Include("Start.scn")
Include("Stop.scn")

The “Delay” column will invoke this handler:

lambda cell : Delay(parseSeconds(cell))

resulting in this for the above example:

Delay(60)

The special handler function can wrap multiple commands as a Sequence command.

API

class scan.table.table_scan.TableScan(headers, rows, pre=None, post=None, start=None, stop=None, log_always=None, special={})

Create Table scan

Parameters:
  • headers[] – Column headers of the table
  • rows[][] – Rows of the scan. Each row must have len(headers) columns.
  • pre – Command or list of commands executed at the start of the table.
  • post – Command or list of commands executed at the end of the table.
  • start – Command or list of commands executed to start each ‘Wait For’.
  • stop – Command or list of commands executed at the end of each ‘Wait For’.
  • log_always – Optional list of device names that should be logged in addition to those that are affected by columns that set them or ‘Wait For’ conditions.
  • special – Dictionary with special column handlers
createScan(lineinfo=True)

Create scan.

Parameters:lineinfo – By default Comment commands are added for line info.

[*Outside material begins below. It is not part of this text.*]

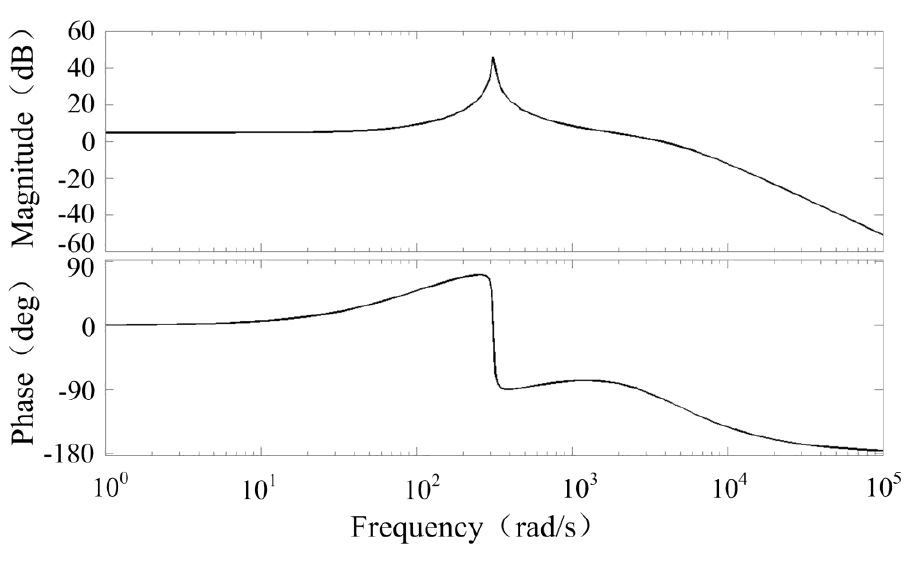
Figure 5. Bode diagram of the loop gain function of the inverter-link under double-loop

If scan settings include a “table_scan_row”, that PV will also be set.
Returns:List of commands.
save(filename)

Save table to file

Writes table as CSV file.

Parameters:filename – File path, must end in ”.csv” or ”.tab”
scan.table.table_scan.is_list(x)

Check if argument is a list of some form

scan.table.table_scan.loadTableScan(filename, pre=None, post=None, start=None, stop=None)

Load table from spreadsheet file

Parameters:
  • filename – File name, either ‘.cvs’, ‘.tab’, ‘.xls’ or ‘.gnumeric’
  • pre – Command or list of commands executed at the start of the table.
  • post – Command or list of commands executed at the end of the table.
  • start – Command or list of commands executed to start each ‘Wait For’.
  • stop – Command or list of commands executed at the end of each ‘Wait For’.